А несчастный визирь, видя, что борода его волосок за волоском все редеет и что сама душа его того и гляди распростится с телом, подумал: «Придется мне, видно, солгать. Это единственное средство для меня спастись из рук этого сумасшедшего».

А потом он сказал ему:

— О господин мой, прости меня, пожалуйста, за то, что я обманул тебя! Но виноват не я, а отец твой, который приказал мне под страхом немедленного повешения скрыть от тебя, куда мы спрятали молодую девушку, о которой ты говоришь. Но как только ты отпустишь меня, я побегу к отцу твоему и умолю его выпустить тебя из этой башни; и я сообщу ему, что ты хочешь жениться на этой молодой девушке, что, конечно, доставит ему величайшую радость.

При этих словах Камар аль-Заман отпустил его, говоря:

— В таком случае беги скорее к моему отцу, а затем сейчас же принеси мне его ответ!

Почувствовав себя на свободе, визирь бросился вон из комнаты и, заперев на двойной запор двери, побежал, не переводя дух и не думая о своем разорванном платье, прямо в тронную залу.

Увидав своего визиря в этом плачевном состоянии, царь Шахраман сказал ему:

— Я вижу тебя в самом жалком состоянии и без тюрбана. По-видимому, ты ужасно удручен. Вероятно, что-нибудь неприятное случилось с тобой?

Визирь же ответил:

— То, что случилось со мною, еще не так неприятно, как то, что произошло с твоим сыном, о царь!

И он спросил:

— Но что же именно?

Визирь же сказал:

— Он совсем сошел с ума, дело ясное!

При этих словах свет померк в глазах царя, и он сказал:

— Да подкрепит меня Аллах!
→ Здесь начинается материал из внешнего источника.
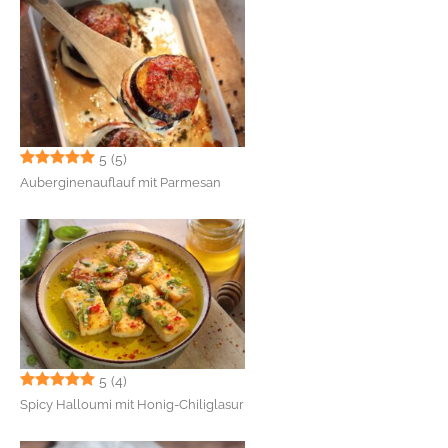
5
(5)
Auberginenauflauf mit Parmesan
5
(4)
Spicy Halloumi mit Honig-Chiliglasur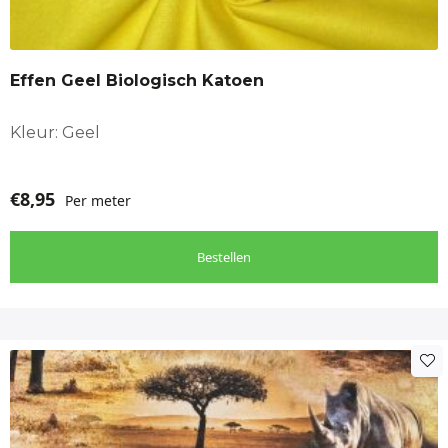
Effen Geel Biologisch Katoen
Kleur: Geel
€
8,95
Per meter
Bestellen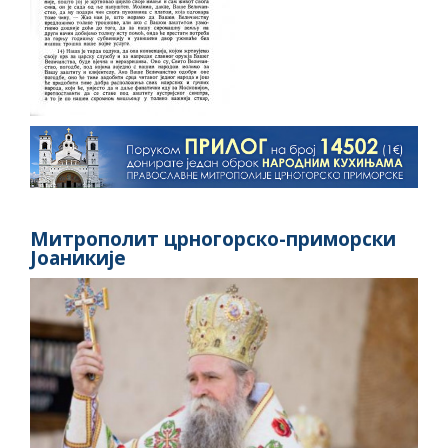
Митрополит црногорско-приморски
Јоаникије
Скажи мне скорее, какой вид сумасшествия постиг сына моего?

А визирь ответил:

— Слушаю и повинуюсь! — и рассказал царю все подробности происшедшего, не исключая и того, каким способом ему удалось спастись от Камара аль-Замана.

Тогда царь впал в великий гнев и закричал:

— О злосчастнейший из визирей! Ты должен был заплатить головой своей за то известие, которое ты сообщаешь мне! Клянусь Аллахом! Если только правда то, что ты говоришь мне о состоянии сына моего, я велю распять тебя на самом высоком из минаретов. Тогда ты будешь знать, что значит давать такой скверный совет, как этот совет, вызвавший несчастье сына моего!